Ashley Milne-Tyte Feb 20, 2007

Viacom’s online video outlet is Joost

Ashley Milne-Tyte Feb 20, 2007

KAI RYSSDAL: As of a couple of weeks ago, you stopped being able to find Viacom content on YouTube. That’s everything from MTV to CBS. The media giant yanked a hundred thousand clips off the viedo site after a revenue sharing deal fell through. Speculation since has been over where Viacom would go to put its content online.

Today, the company announced a deal to license its programming to a company called Joost. Yeah, Joost. Ashley Milne-Tyte has more.

ASHLEY MILNE-TYTE: Joost is the brainchild of the same pair that unveiled file-sharing service Kazaa and Internet telephony success story Skype. The service will be up and running later this year.

Joost is essentially software that will enable you to download and watch entire TV shows on your computer.

Anton Denissov

is with The Yankee Group. He says Viacom sees dollar signs in the deal.

ANTON DENISSOV: It saw its content on YouTube getting millions and millions of hits, and said, “Hey, this golden goose is still laying eggs, and we need to cash in.”

Viacom and Joost won’t talk about financial details. But Denissov says they’ve probably come to an agreement where they’ll share ad revenue.

Molly Wood

of CNET.com says the move comes out of left field.

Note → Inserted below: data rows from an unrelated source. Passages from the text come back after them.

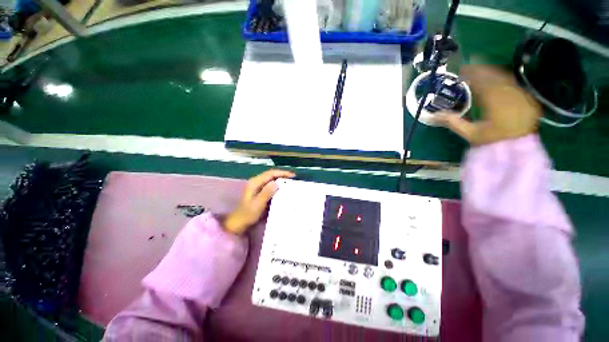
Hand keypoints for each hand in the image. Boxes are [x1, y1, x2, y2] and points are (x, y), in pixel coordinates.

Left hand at [223, 169, 294, 234]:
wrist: (238, 223)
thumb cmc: (247, 215)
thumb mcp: (258, 204)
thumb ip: (266, 193)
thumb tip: (277, 183)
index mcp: (255, 183)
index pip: (270, 174)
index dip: (282, 173)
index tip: (292, 176)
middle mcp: (256, 182)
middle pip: (271, 175)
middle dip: (282, 175)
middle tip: (294, 179)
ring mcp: (257, 187)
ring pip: (271, 179)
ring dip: (281, 180)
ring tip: (291, 183)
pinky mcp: (259, 192)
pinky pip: (270, 185)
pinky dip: (277, 185)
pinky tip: (283, 189)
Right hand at [433, 65, 541, 144]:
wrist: (517, 149)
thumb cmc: (492, 142)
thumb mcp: (470, 134)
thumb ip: (454, 123)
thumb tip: (435, 115)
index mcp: (498, 106)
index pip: (484, 84)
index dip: (472, 75)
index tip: (461, 70)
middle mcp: (512, 97)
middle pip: (496, 77)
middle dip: (481, 69)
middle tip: (469, 65)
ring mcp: (523, 96)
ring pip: (506, 78)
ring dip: (492, 72)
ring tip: (479, 69)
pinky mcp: (528, 98)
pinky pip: (514, 83)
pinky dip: (503, 78)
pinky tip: (495, 77)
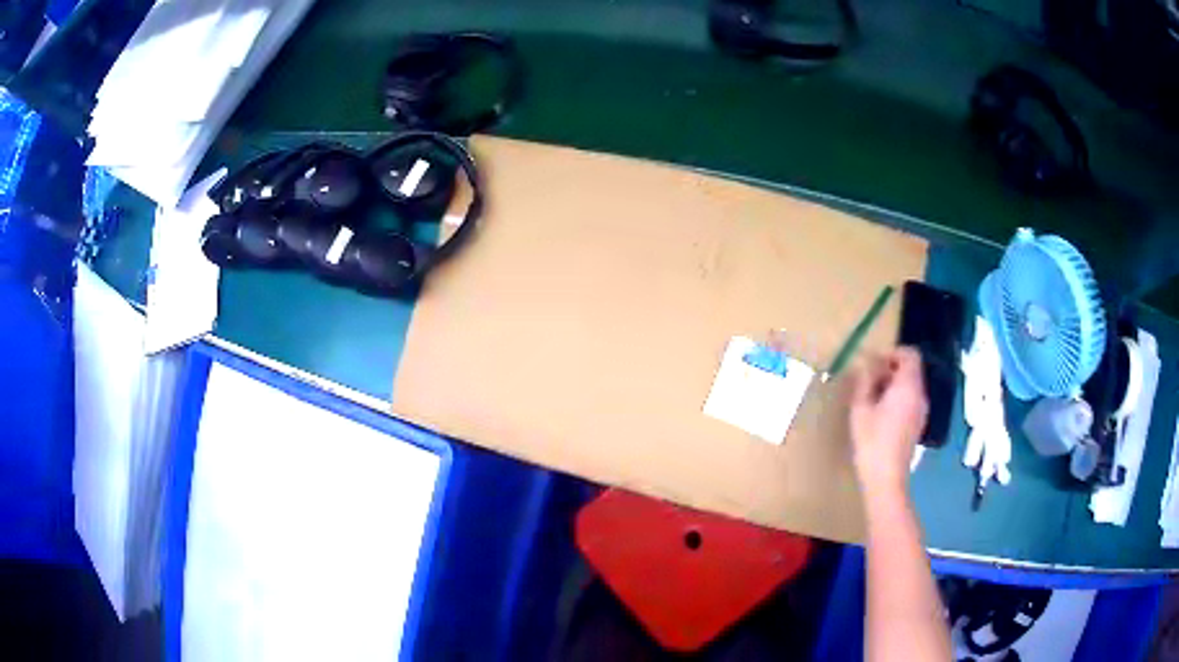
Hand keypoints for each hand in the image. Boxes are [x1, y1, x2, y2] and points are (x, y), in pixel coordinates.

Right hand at [850, 347, 928, 498]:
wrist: (886, 478)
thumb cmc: (872, 441)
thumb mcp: (860, 409)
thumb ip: (864, 382)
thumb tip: (865, 364)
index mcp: (908, 386)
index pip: (911, 354)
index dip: (893, 352)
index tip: (874, 362)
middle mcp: (920, 395)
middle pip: (911, 369)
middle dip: (891, 368)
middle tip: (868, 379)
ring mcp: (921, 410)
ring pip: (911, 385)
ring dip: (893, 384)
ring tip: (871, 397)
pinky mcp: (917, 424)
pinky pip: (911, 400)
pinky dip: (898, 398)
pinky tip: (880, 414)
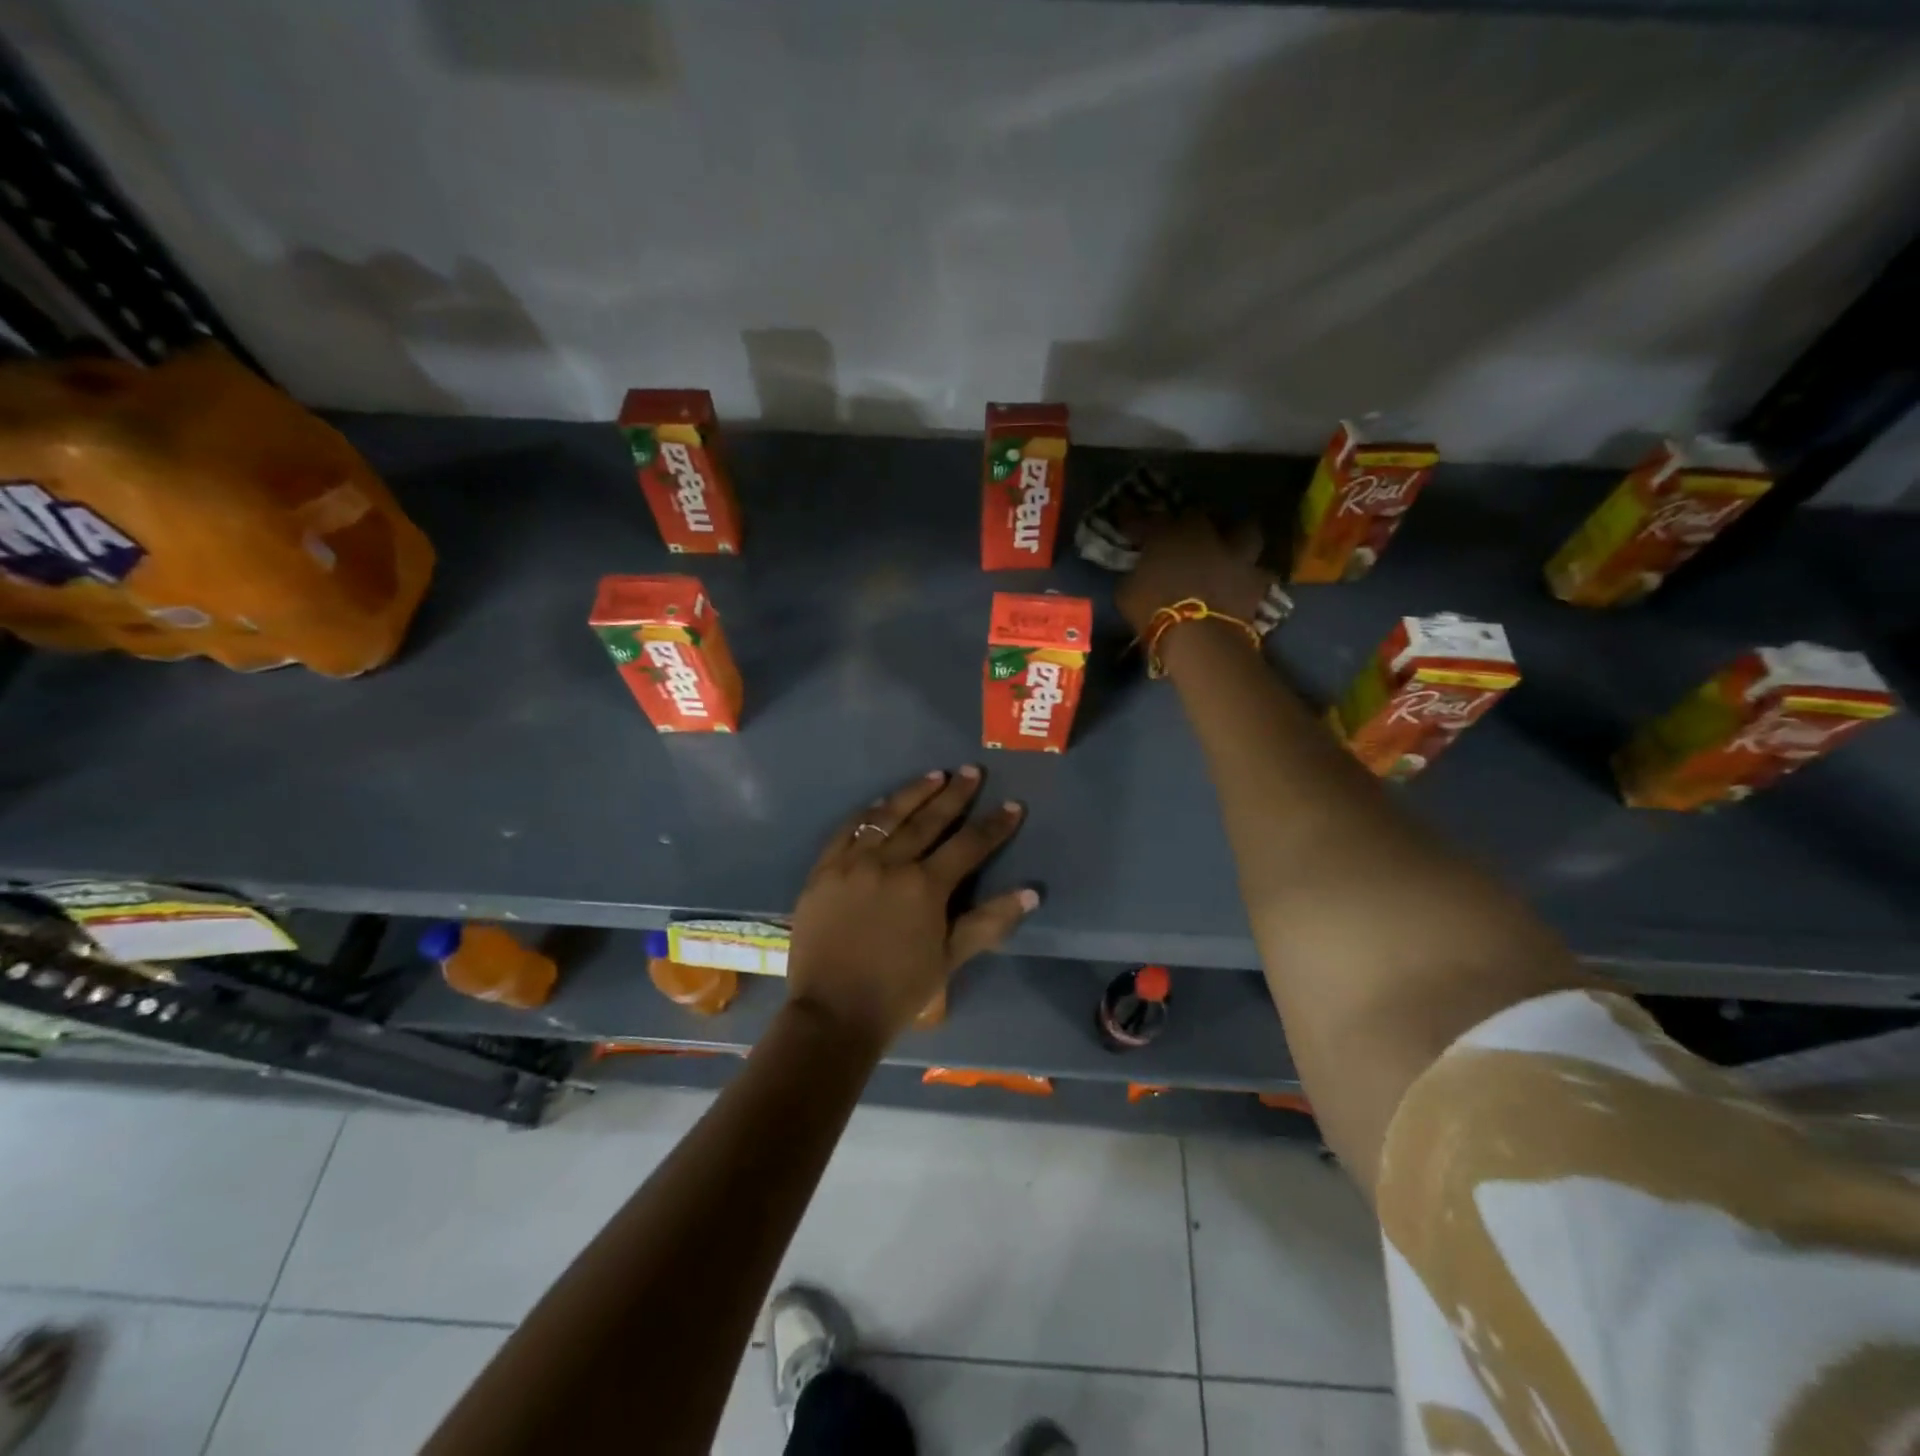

MOLLY WOOD: I think on Viacom’s part, actually, it’s a very bold move. Something pretty unexpected, and I think it’s a big risk for them to take.

After all, Joost is a start-up. Still, she says, there’s real potential for success. For one thing, Joost’s founders inspire a lot of confidence among early adopters. Then it comes down to surfers’ ultimate preferences: funny video clips a la YouTube, or actual shows.

WOOD: And so far there haven’t been a lot of full-length television shows online. If Joost comes out and they are the company that offers all those full-length television shows online, and that turns out be what people really, really want, then they are going to be very hard to beat.

And, she says, there are more computer TV watchers than you think. Just turn around on a plane or train and see how many people are catching up on missed shows on their laptops.

In New York, I’m Ashley Milne-Tyte for Marketplace.